Stored entries:

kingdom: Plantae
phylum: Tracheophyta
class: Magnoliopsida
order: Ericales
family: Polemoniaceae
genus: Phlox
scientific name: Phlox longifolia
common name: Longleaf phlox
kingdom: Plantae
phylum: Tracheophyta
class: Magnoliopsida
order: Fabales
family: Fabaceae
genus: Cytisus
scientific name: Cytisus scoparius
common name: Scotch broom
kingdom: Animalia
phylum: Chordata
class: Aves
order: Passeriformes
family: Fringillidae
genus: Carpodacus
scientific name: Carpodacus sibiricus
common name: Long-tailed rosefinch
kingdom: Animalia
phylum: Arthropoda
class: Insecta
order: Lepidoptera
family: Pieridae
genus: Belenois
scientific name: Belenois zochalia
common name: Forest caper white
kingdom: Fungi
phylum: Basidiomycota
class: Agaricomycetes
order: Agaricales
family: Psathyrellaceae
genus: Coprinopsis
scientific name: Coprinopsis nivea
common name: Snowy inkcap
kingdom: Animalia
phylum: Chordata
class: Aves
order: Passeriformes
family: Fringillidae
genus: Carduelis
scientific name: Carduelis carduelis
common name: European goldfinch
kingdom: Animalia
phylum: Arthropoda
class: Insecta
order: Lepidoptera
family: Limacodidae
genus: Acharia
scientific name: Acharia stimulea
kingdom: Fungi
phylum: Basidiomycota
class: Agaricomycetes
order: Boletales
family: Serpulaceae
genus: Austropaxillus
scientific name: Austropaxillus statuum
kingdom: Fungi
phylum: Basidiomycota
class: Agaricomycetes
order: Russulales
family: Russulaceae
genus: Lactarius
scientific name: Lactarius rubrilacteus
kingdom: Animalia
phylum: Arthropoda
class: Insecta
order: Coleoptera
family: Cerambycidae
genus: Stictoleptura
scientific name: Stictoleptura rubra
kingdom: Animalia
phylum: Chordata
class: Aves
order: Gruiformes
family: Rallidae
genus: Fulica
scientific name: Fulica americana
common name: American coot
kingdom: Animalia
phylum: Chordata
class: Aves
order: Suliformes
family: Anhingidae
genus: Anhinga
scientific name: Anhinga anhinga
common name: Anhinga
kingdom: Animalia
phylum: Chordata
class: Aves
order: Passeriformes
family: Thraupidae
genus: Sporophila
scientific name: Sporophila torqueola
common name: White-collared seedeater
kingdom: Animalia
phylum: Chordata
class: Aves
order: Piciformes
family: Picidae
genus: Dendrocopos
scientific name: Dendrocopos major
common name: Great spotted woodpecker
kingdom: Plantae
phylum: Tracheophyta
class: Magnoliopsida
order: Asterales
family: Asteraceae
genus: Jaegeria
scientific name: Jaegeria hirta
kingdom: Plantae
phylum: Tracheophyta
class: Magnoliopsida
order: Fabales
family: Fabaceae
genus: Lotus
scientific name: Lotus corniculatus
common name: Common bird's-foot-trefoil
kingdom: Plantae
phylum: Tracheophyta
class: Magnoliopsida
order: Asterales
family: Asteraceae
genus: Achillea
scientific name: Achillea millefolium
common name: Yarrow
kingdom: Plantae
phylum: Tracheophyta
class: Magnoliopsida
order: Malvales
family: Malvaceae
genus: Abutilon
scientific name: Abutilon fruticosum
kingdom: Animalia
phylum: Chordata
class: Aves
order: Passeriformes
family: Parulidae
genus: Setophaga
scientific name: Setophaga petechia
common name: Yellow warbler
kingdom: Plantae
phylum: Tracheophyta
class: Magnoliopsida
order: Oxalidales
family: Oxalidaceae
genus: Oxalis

To do ::
Update the lines of all the records so that every "common name" becomes "vernacular name", and leave everything else as it is.

Right answer ::
kingdom: Plantae
phylum: Tracheophyta
class: Magnoliopsida
order: Ericales
family: Polemoniaceae
genus: Phlox
scientific name: Phlox longifolia
vernacular name: Longleaf phlox
kingdom: Plantae
phylum: Tracheophyta
class: Magnoliopsida
order: Fabales
family: Fabaceae
genus: Cytisus
scientific name: Cytisus scoparius
vernacular name: Scotch broom
kingdom: Animalia
phylum: Chordata
class: Aves
order: Passeriformes
family: Fringillidae
genus: Carpodacus
scientific name: Carpodacus sibiricus
vernacular name: Long-tailed rosefinch
kingdom: Animalia
phylum: Arthropoda
class: Insecta
order: Lepidoptera
family: Pieridae
genus: Belenois
scientific name: Belenois zochalia
vernacular name: Forest caper white
kingdom: Fungi
phylum: Basidiomycota
class: Agaricomycetes
order: Agaricales
family: Psathyrellaceae
genus: Coprinopsis
scientific name: Coprinopsis nivea
vernacular name: Snowy inkcap
kingdom: Animalia
phylum: Chordata
class: Aves
order: Passeriformes
family: Fringillidae
genus: Carduelis
scientific name: Carduelis carduelis
vernacular name: European goldfinch
kingdom: Animalia
phylum: Arthropoda
class: Insecta
order: Lepidoptera
family: Limacodidae
genus: Acharia
scientific name: Acharia stimulea
kingdom: Fungi
phylum: Basidiomycota
class: Agaricomycetes
order: Boletales
family: Serpulaceae
genus: Austropaxillus
scientific name: Austropaxillus statuum
kingdom: Fungi
phylum: Basidiomycota
class: Agaricomycetes
order: Russulales
family: Russulaceae
genus: Lactarius
scientific name: Lactarius rubrilacteus
kingdom: Animalia
phylum: Arthropoda
class: Insecta
order: Coleoptera
family: Cerambycidae
genus: Stictoleptura
scientific name: Stictoleptura rubra
kingdom: Animalia
phylum: Chordata
class: Aves
order: Gruiformes
family: Rallidae
genus: Fulica
scientific name: Fulica americana
vernacular name: American coot
kingdom: Animalia
phylum: Chordata
class: Aves
order: Suliformes
family: Anhingidae
genus: Anhinga
scientific name: Anhinga anhinga
vernacular name: Anhinga
kingdom: Animalia
phylum: Chordata
class: Aves
order: Passeriformes
family: Thraupidae
genus: Sporophila
scientific name: Sporophila torqueola
vernacular name: White-collared seedeater
kingdom: Animalia
phylum: Chordata
class: Aves
order: Piciformes
family: Picidae
genus: Dendrocopos
scientific name: Dendrocopos major
vernacular name: Great spotted woodpecker
kingdom: Plantae
phylum: Tracheophyta
class: Magnoliopsida
order: Asterales
family: Asteraceae
genus: Jaegeria
scientific name: Jaegeria hirta
kingdom: Plantae
phylum: Tracheophyta
class: Magnoliopsida
order: Fabales
family: Fabaceae
genus: Lotus
scientific name: Lotus corniculatus
vernacular name: Common bird's-foot-trefoil
kingdom: Plantae
phylum: Tracheophyta
class: Magnoliopsida
order: Asterales
family: Asteraceae
genus: Achillea
scientific name: Achillea millefolium
vernacular name: Yarrow
kingdom: Plantae
phylum: Tracheophyta
class: Magnoliopsida
order: Malvales
family: Malvaceae
genus: Abutilon
scientific name: Abutilon fruticosum
kingdom: Animalia
phylum: Chordata
class: Aves
order: Passeriformes
family: Parulidae
genus: Setophaga
scientific name: Setophaga petechia
vernacular name: Yellow warbler
kingdom: Plantae
phylum: Tracheophyta
class: Magnoliopsida
order: Oxalidales
family: Oxalidaceae
genus: Oxalis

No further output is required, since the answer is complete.